Monday, December 26, 2022

The Darker Side of Christmas

 
by Pa Rock
Citizen Journalist

Yesterday in this space I touched on a couple of "feel good" stories of Christmas, tales which serve to remind us of what the holiday season should be about.   That posting mentioned Jonathan Werner, a Boy Scout who raised over $11,000 and then used that money to buy Christmas gifts for 600 children who are in foster care in his home state of Minnesota.   I also wrote about Reverend Randy Fikki and his "radically inclusive" Unity Southeast Church in Kansas City, an organization that, under Reverend Fikki's direction, provides a wide range of services to the area's poor and needy citizens - services that include life basics like food and shelter.

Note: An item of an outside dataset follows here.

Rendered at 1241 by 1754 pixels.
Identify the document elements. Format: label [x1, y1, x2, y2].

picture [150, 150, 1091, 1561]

But good people doing good things for others were just some of the things that were going on in the United States of America on Christmas Day.  There were also some darker, seamier tales that made the news before the day was over.

My congressman, a Republican by the name of Jason Smith, sent around his weekly email newsletter on the evening of Christmas Day.  It would have been a wonderful opportunity for Jason to extoll the virtues of helping others, especially over the holiday season, but, as near as I could tell, Jason only mentioned Christmas one time in his lengthy email, and that was in the form of a complaint about Christmas and Christmas travel being more expensive this year - a circumstance that he was quick to blame on President Biden.

Curiously, Rep. Jason Smith did make room in his taxpayer-funded newsletter to brag on the 2017 GOP  treasury giveaway to billionaires and corporate America - what was officially and misleadingly titled "The Tax Cuts and Jobs Act" something that disastrously skewered the economy toward benefitting the ultra-rich and did more to bring about this "expensive" Christmas than all of Biden's spending actions combined.  Is it any wonder that almost all of Jason's media appearances are on Fox?

Early on Christmas Day there was some sort of attack on three power substations around the city of Tacoma, Washington.   Those terrorist attacks left thousands without power on an extremely cold day.  The attacks came after recent similar assaults occurred at six power substations in Oregon and Washington, and not long after two power substations in North Carolina were disabled by automatic gunfire.  The FBI is investigating all of these attacks on the public electrical grids, but so far no arrests have been made.

Perhaps instead of whining about the public release of Donald Trump's tax information, Rep Jason Smith and his 534 other members of Congress  (including 100 senators) should be focusing on real threats to America - like armed insurgents attacking US infrastructure in an attempt to inspire rebellion!

And at the absolute bottom of humanity's food-chain this past Christmas holiday weekend was Texas Republican Governor Greg Abbott who thought that the worst cold weather siege of the year would be a great time to send three busloads of migrants to Washington, DC, and dump them at the home of the Vice President on Christmas Eve.  Abbott's political stunt has been decried by many as being steeped both in racism and in cruelty.

So while the Christmas season is a great time for shining lights on the needs of humanity, never forget that there are always some out there who are busy unscrewing those light bulbs and trying to keep all of the good things in the world for themselves.

Hate, violence, racism, and cruelty should have no place at the table on Christmas - or on any other day for that matter.